Robots could steal 80 million US jobs: Bank of England
Robots could steal 80 million US jobs: BoE
Alexandra Gibbs 6 Hours Ago
One central bank has some frightening predictions when it
comes to job stability in the future.
80 million jobs in the United States are at risk of being
taken over by robots in the next few decades, a Bank of England (BoE) official
warned on Thursday.
With U.S. data showing that total nonfarm employment hit
142.6 million in October, that's roughly over half of the total jobs at risk.
And the U.S. isn't the only one who'd be at the mercy of
the mechanical hands.
In a speech at the Trades Union Congress in London, the
bank's chief economist, Andy Haldane, said that up to 15 million jobs in the
U.K. were at risk of being lost to an age of machines, which is almost half of
the employed population currently.
To come to its conclusion, the Bank of England conducted
a U.K. study which organized occupations into three categories: high, medium
and low probability of automation, and demonstrated the share of employment
these jobs represented.
It based its survey on research by Oxford professors Dr.
Carl Benedikt Frey and Dr. Michael Osborne, who projected a similar change in
the workforce over the course of the next few decades within the U.S. Thus, the
BoE's own predictions suggest these developments could also materialize over
the next 20 to 30 years.
Jobs with the highest level of being taken over by a
machine in the U.K. included administrative, production, and clerical tasks.
Haldane gave two contrasting examples of risk, with accountants having a 95
percent probability of losing their job to machines, while hairdressers had
lower risk, at 33 percent.
With robots being more cost-effective than hiring
individuals in the workplace over the long term, jobs with the lowest wages
were also at very high risk of going to the machines.

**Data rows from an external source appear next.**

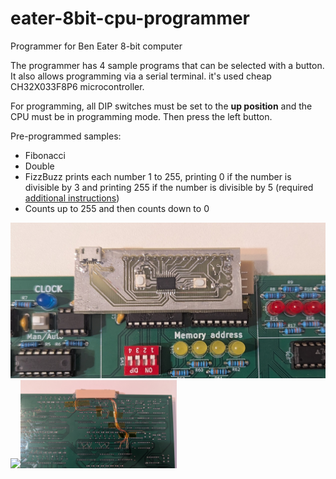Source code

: # eater-8bit-cpu-programmer
Programmer for Ben Eater 8-bit computer

The programmer has 4 sample programs that can be selected with a button. It also allows programming via a serial terminal. it's used cheap CH32X033F8P6 microcontroller.

For programming, all DIP switches must be set to the **up position** and the CPU must be in programming mode. Then press the left button.

Pre-programmed samples:
- Fibonacci
- Double
- FizzBuzz prints each number 1 to 255, printing 0 if the number is divisible by 3 and printing 255 if the number is divisible by 5 (required [additional instructions](https://github.com/procks/beneater-8bit-eeprom/tree/main/microcode-eeprom-programmer))
- Counts up to 255 and then counts down to 0

![programmer](https://github.com/procks/eater-8bit-cpu-programmer/blob/main/resources/programmer.jpg)
<img src="https://github.com/user-attachments/assets/5d55bb16-5db1-4cf6-8fc0-9f7c38e01131" width="250"><img src="https://github.com/procks/eater-8bit-cpu-programmer/blob/main/resources/cpu-back.jpg" width="250">

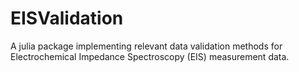 # EISValidation
A julia package implementing relevant data validation methods for Electrochemical Impedance Spectroscopy (EIS) measurement data.
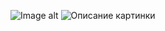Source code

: ![Image alt](https://drive.google.com/file/d/1DE0Ycj5A6jT58IMWNw3y1AUHN-XsewAt/view?usp=sharing)
<image src="[https://picsum.photos/800/600](https://drive.google.com/file/d/1DE0Ycj5A6jT58IMWNw3y1AUHN-XsewAt/view?usp=sharing)" alt="Описание картинки">
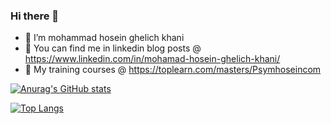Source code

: ### Hi there 👋

- 🔭 I’m mohammad hosein ghelich khani
- 💬 You can find me in linkedin blog posts @ https://www.linkedin.com/in/mohamad-hosein-ghelich-khani/
- 📌 My training courses @ https://toplearn.com/masters/Psymhoseincom


[![Anurag's GitHub stats](https://github-readme-stats.vercel.app/api?username=XOooooOX&show_icons=true&theme=dark)](https://github.com/anuraghazra/github-readme-stats)

[![Top Langs](https://github-readme-stats.vercel.app/api/top-langs/?username=anuraghazra&layout=compact&show_icons=true&theme=dark)](https://github.com/anuraghazra/github-readme-stats)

However, Haldane did admit that these projections
"may be far too pessimistic."
"The lessons of history are that rising real incomes
have ridden to the rescue, boosting the demand for new goods from new
industries requiring new workers," Haldane noted, adding that in the past,
workers have moved up the income escalator by "skilling up,"
therefore staying one-step-ahead of the machine.
Haldane suggested society may have an edge against
machines in jobs which require high-level reasoning, creativity and cognition,
while AI (artificial intelligence) problems are more digital and data driven.
The chief economist suggested that even if the study was
accurate; a change in how society works may be underway. People may opt towards
work in more tailored businesses Haldane argued, adding that there are already
early signs of a move towards more flexible working and temporary contracts.
"The smarter machines become, the greater the
likelihood that the space remaining for uniquely-human skills could shrink
further. Machines are already undertaking tasks which were unthinkable – if not
unimaginable – a decade ago. Algorithms are rapidly learning not just to
process and problem-solve, but to perceive and even emote."
Haldane isn't the only one speaking out against this
threat.
Nobel Prize-winning economist Robert Shiller told CNBC in
January that there's an "increasing fear of technology" in all its
different forms. Technology seems to be leaving questions of what will life and
people be like in 30 years.
Billionaire Jeff Greene also echoed these comments on
CNBC's Squawk Box Thursday, saying that people in the workplace could go the
same way of the "horse-and-buggy" did – out of business – due to the
"exponential growth of artificial intelligence."